Свершился-таки обмен! Это безусловная радость и повод для ликования.
Одним из тех, кто упорно, в любую погоду-непогоду, под далеко не всегда доброжелательным вниманием просто прохожих или «спецпрохожих», а попросту штатных или нештатных провокаторов, под ментовские проверки документов и прочие мелкие и не очень мелкие придирки и пакости стояли в одиночных пикетах с плакатами, упорно требовавшими именно ЭТОГО, был и Константин Котов, на днях осужденный на четыре года общего режима, в общем-то, именно за это.
Безусловным и вопиющим абсурдом это может казаться только в том случае, если предположить, что мы с вами живем в современном цивилизованном государстве, где подобная логика событий действительно абсурдна, да и попросту невозможна.
Но мы с вами живем в другом государстве, в государстве, стремящемся к монополии на все то, что называется обычно общественной жизнью, стремящемся к информационной и идейной тотальности.
Я лично знал человека, чей отец отсидел свой гулаговский срок за то, что непосредственно перед войной, то есть после подписания печально знаменитого пакта, он где-то позволил себе «антигерманские высказывания» — именно так было написано в обвинительном заключении. Через пару месяцев после его ареста Гитлер напал на СССР, началась война, «антигерманские высказывания», да еще и какие, стали рутинной нормой, а человек этот продолжал сидеть, и досидел он до 1956 года.

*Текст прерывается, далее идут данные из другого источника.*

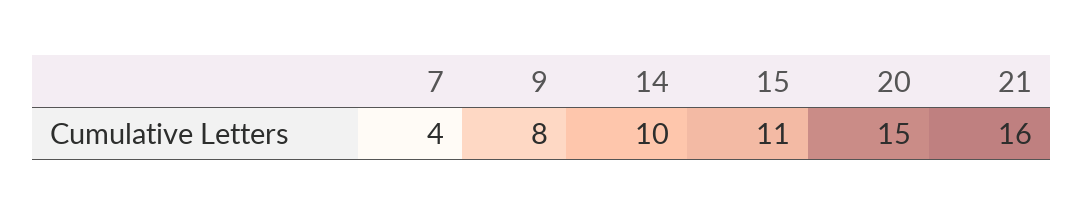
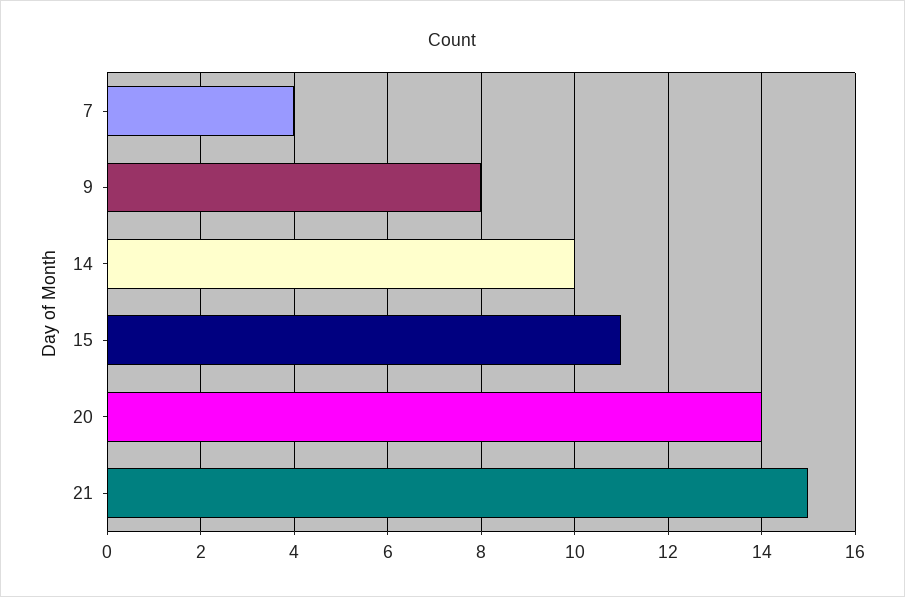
  {
    "7": 4,
    "9": 8,
    "14": 10,
    "15": 11,
-   "20": 15,
+   "20": 14,
-   "21": 16
+   "21": 15
  }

В конце 60-х группа юных хиппи явилась к американскому посольству в Москве с протестом против войны во Вьетнаме. Их немедленно повинтили, составили протоколы о мелком хулиганстве и сообщили об этом их хулиганстве по месту учебы.
Протест и возмущение советских граждан против распоясавшейся американской военщины были вполне себе официальным мейнстримом, но протестовать и возмущаться можно и нужно было только в организованном порядке — в порядке, организованном райкомом комсомола совместно с районным отделением КГБ.
Любая самодеятельность подобного рода была недопустима.
«Начальству виднее», когда и что следует делать, говорить и писать.
В начале 80-х мой знакомый датчанин, веселивший меня своей инфантильной левизной и часто огорчавшийся из-за того, что в СССР, который, по его представлениям, должен был быть оплотом и образцом социальной справедливости, встречалась кое-где и кое-какая несправедливость, спросил меня однажды: «Я понимаю, что однопартийная система и вообще. Но скажи, почему даже такая невинная и аполитичная вещь, как благотворительность, не может осуществляться у вас без контроля государства?»
«А вот потому!» — не слишком содержательно и слегка грубовато, но зато очень определенно ответил я ему. И он, как ни странно, меня понял. Он вообще кое-что понял в тот свой приезд.